Saved data entries
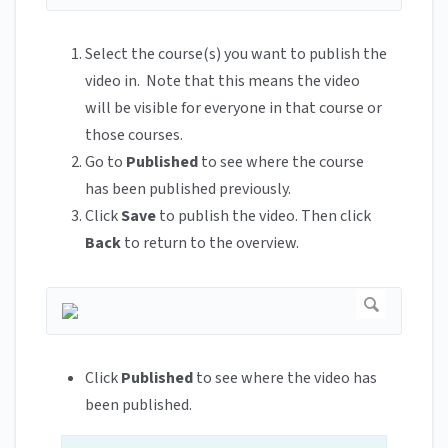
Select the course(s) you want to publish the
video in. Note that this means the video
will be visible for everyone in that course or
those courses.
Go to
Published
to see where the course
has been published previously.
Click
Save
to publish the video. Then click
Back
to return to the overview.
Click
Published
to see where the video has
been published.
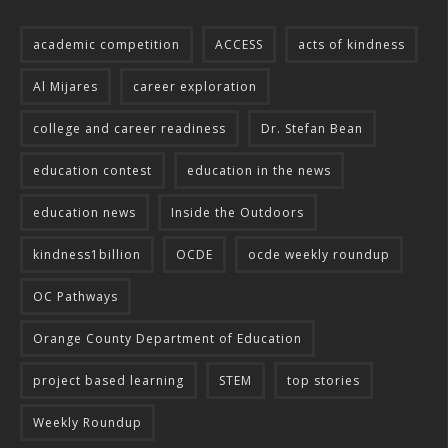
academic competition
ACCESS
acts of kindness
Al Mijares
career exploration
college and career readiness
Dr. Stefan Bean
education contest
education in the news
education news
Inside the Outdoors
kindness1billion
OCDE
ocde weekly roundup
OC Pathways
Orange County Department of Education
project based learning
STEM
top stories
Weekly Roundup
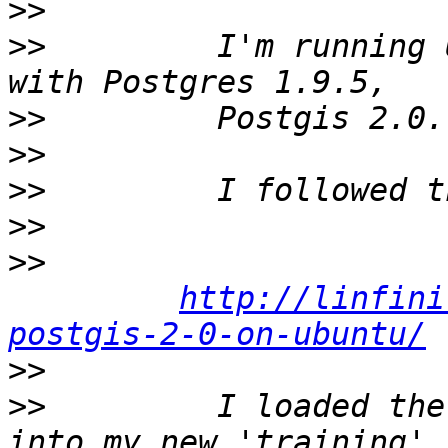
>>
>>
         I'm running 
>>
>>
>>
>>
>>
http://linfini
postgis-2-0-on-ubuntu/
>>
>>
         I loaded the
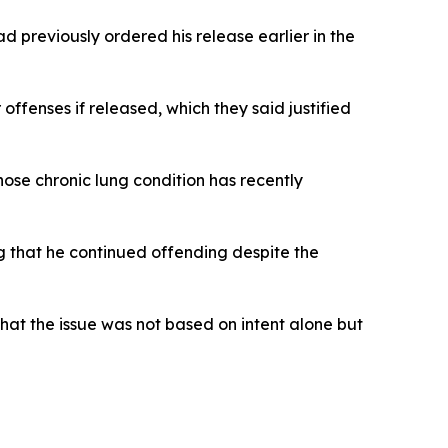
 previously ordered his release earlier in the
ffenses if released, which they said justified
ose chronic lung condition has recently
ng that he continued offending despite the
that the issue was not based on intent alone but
* * *
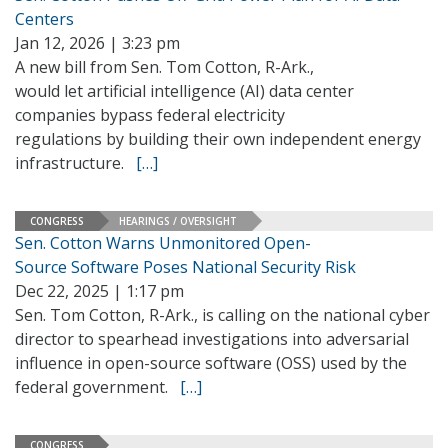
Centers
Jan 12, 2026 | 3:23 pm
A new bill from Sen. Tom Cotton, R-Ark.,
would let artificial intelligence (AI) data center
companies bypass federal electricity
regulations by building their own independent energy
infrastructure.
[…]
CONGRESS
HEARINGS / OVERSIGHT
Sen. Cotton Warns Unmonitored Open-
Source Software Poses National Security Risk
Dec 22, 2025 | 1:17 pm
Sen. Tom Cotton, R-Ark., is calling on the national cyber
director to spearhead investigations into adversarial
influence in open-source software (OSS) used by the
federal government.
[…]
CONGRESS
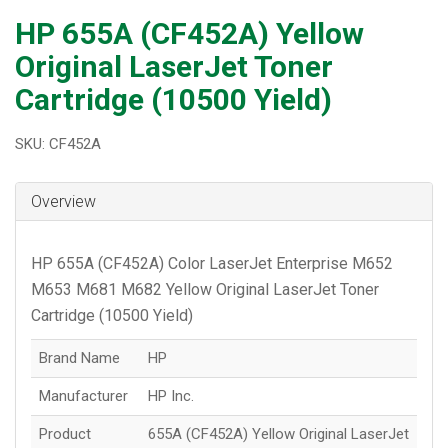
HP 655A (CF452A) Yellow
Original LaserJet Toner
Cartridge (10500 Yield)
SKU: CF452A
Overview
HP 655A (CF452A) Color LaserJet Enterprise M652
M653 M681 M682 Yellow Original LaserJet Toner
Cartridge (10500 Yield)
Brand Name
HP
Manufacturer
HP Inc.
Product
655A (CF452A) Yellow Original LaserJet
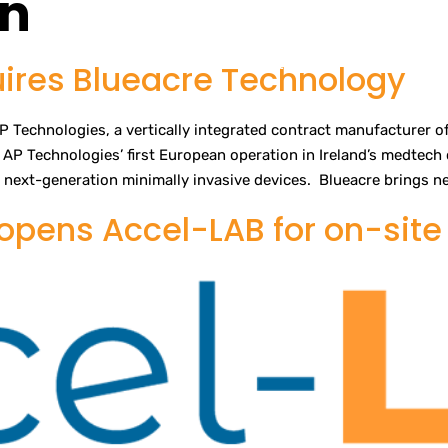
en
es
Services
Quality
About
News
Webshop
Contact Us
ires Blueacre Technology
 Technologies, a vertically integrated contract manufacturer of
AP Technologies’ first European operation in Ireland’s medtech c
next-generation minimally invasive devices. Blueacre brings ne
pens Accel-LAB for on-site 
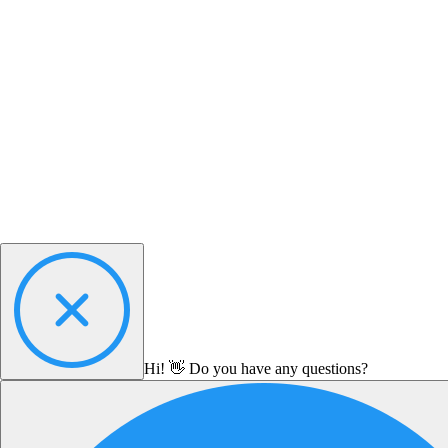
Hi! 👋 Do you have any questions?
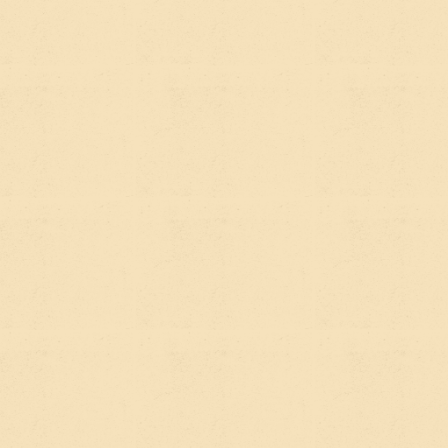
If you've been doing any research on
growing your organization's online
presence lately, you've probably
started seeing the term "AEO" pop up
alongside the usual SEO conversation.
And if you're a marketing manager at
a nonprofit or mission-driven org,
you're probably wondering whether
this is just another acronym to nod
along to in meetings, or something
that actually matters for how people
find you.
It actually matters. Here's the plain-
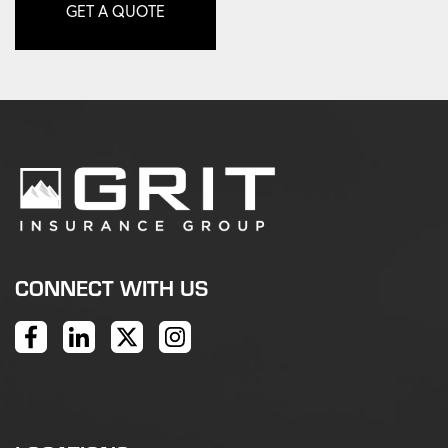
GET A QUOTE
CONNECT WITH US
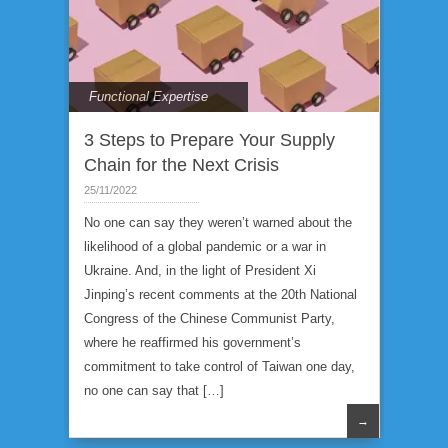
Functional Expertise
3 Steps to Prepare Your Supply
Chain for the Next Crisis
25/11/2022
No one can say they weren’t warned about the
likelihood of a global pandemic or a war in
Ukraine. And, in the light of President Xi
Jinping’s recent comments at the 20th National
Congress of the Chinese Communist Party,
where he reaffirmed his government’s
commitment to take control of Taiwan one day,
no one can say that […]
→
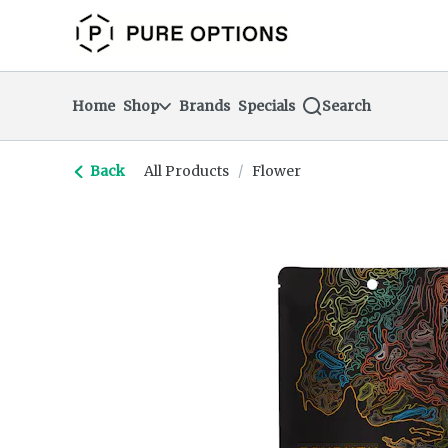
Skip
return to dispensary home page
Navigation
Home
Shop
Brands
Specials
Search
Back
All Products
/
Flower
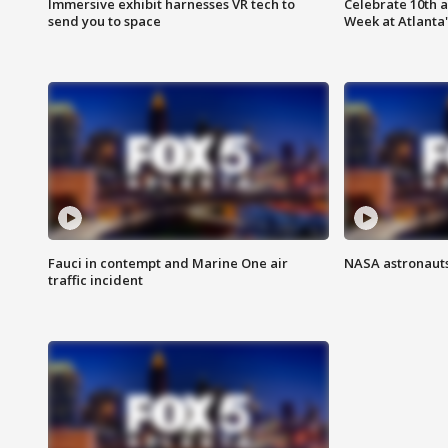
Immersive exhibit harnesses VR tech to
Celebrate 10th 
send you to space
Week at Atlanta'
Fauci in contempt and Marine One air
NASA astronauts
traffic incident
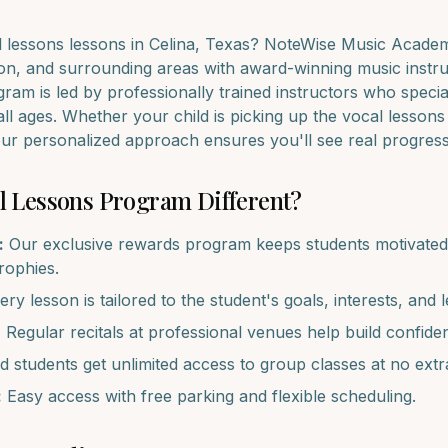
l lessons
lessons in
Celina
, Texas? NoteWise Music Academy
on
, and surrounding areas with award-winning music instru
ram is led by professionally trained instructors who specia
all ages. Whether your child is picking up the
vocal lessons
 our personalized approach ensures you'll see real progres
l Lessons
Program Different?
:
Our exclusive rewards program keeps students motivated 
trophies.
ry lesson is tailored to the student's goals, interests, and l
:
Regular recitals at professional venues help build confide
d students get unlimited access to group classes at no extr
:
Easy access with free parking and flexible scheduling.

▶ _YOUR ASSIGNMENT_: Count how many of the lines above contain the string "government", treating uppercase and lowercase as different, and reply with only the number.

▶ _TASK SOLUTION_: 2